_Problem_:
Write out the entries below once more, exactly, with the pictures left out.

_Record extracts_:
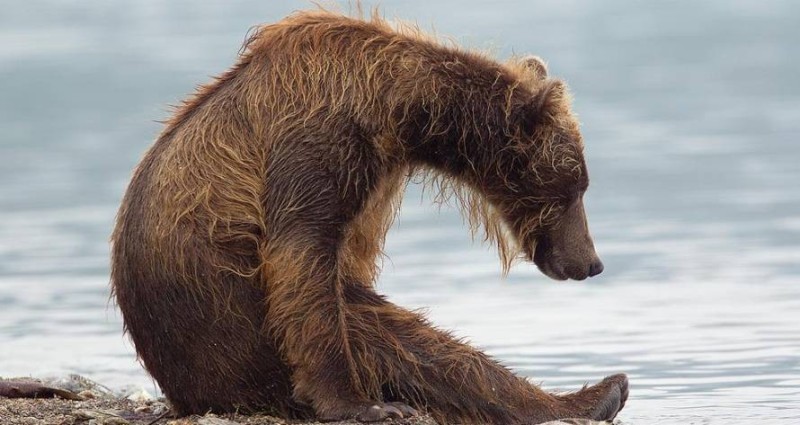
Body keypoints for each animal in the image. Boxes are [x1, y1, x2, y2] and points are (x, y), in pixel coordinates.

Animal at [111, 9, 624, 424]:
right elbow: (304, 264)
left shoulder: (372, 179)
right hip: (231, 339)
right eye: (575, 188)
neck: (395, 111)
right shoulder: (314, 144)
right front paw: (362, 404)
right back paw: (587, 398)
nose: (591, 263)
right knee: (381, 333)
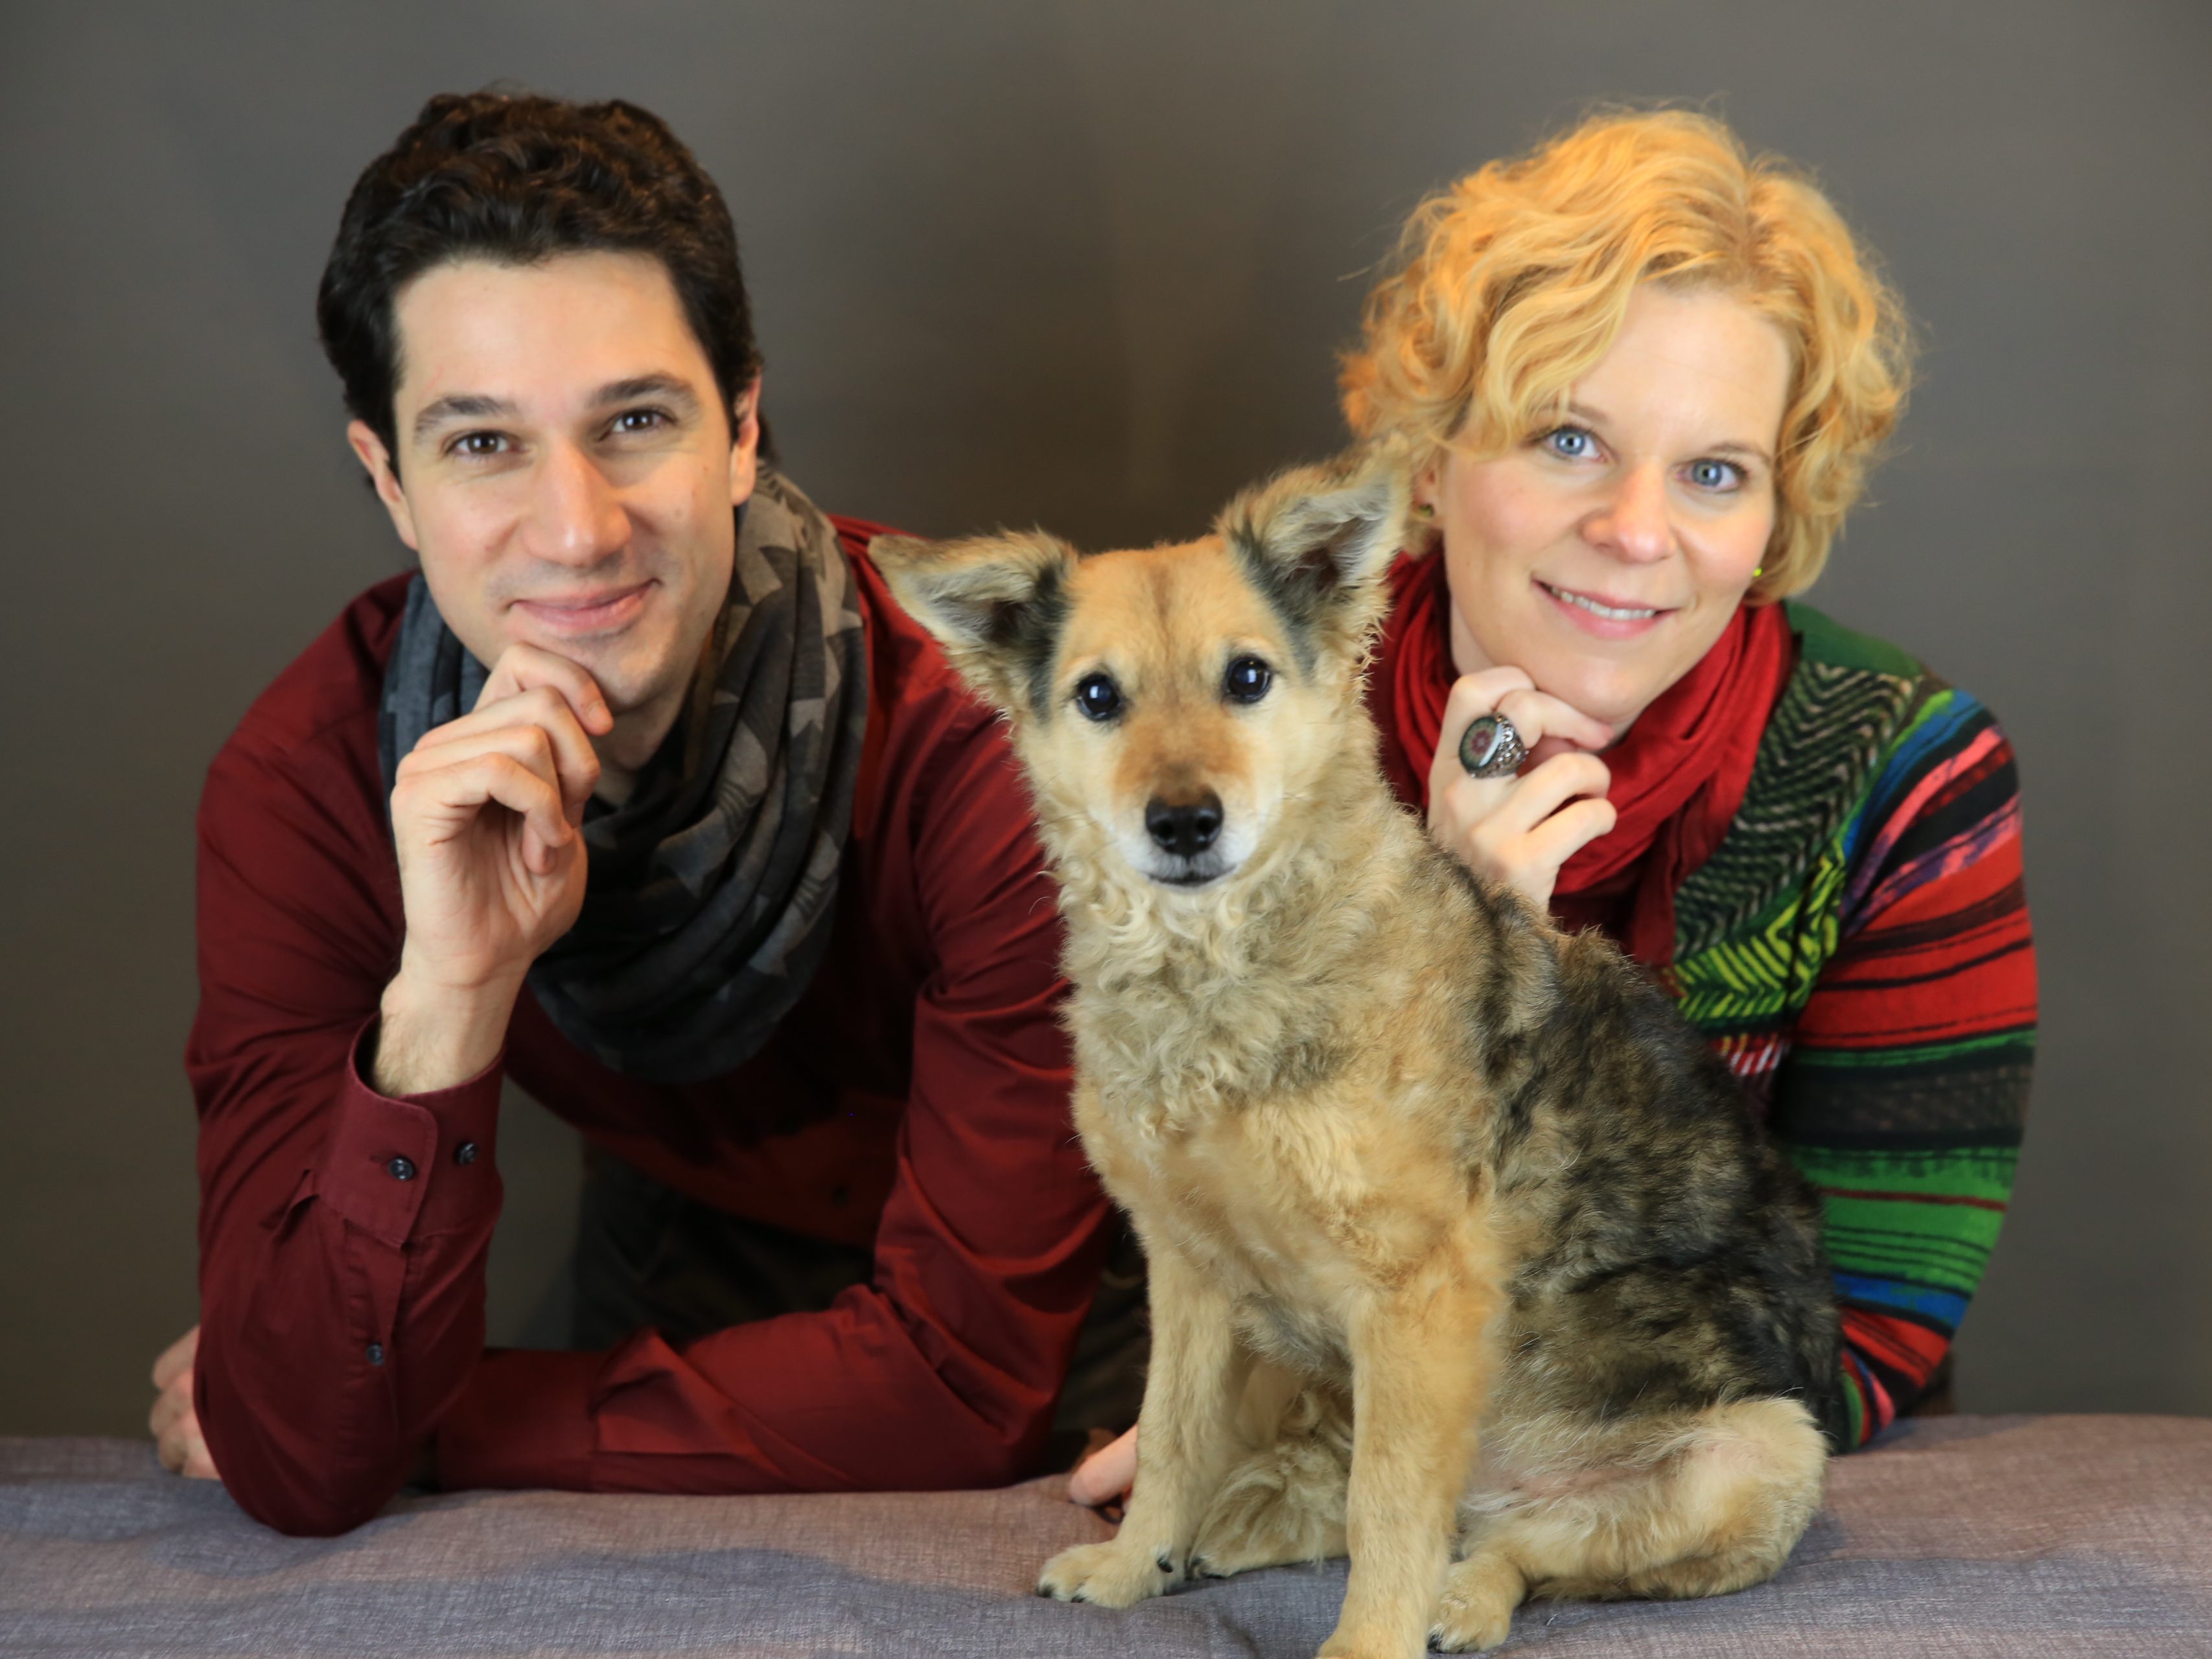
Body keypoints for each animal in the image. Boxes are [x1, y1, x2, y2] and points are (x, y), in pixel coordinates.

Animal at [871, 458, 1840, 1659]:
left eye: (1246, 678)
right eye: (1098, 698)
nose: (1182, 822)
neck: (1220, 974)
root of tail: (1507, 1491)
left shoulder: (1418, 1298)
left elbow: (1391, 1505)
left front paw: (1370, 1640)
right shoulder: (1188, 1276)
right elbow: (1169, 1438)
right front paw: (1132, 1567)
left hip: (1765, 1453)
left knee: (1531, 1553)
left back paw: (1460, 1600)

_Exercise output_:
Body keypoints for each animal in the image. Boxes are [x1, y1, x2, y2] and points are (x, y), in pixel coordinates.

Animal at [111, 9, 624, 424]:
right elbow: (304, 264)
left shoulder: (372, 179)
right hip: (231, 339)
right eye: (575, 188)
neck: (395, 111)
right shoulder: (314, 144)
right front paw: (362, 404)
right back paw: (587, 398)
nose: (591, 263)
right knee: (381, 333)
Body keypoints for each animal in the image. Boxes are [x1, y1, x2, y2] and points are (x, y), in pixel coordinates.

Animal at [871, 458, 1840, 1659]:
left eye: (1246, 678)
right eye: (1098, 698)
nose: (1182, 822)
neck: (1220, 974)
root of tail: (1507, 1491)
left shoulder: (1418, 1298)
left elbow: (1391, 1505)
left front paw: (1370, 1640)
right shoulder: (1188, 1276)
right elbow: (1169, 1438)
right front paw: (1132, 1567)
left hip: (1765, 1453)
left knee: (1531, 1553)
left back paw: (1460, 1600)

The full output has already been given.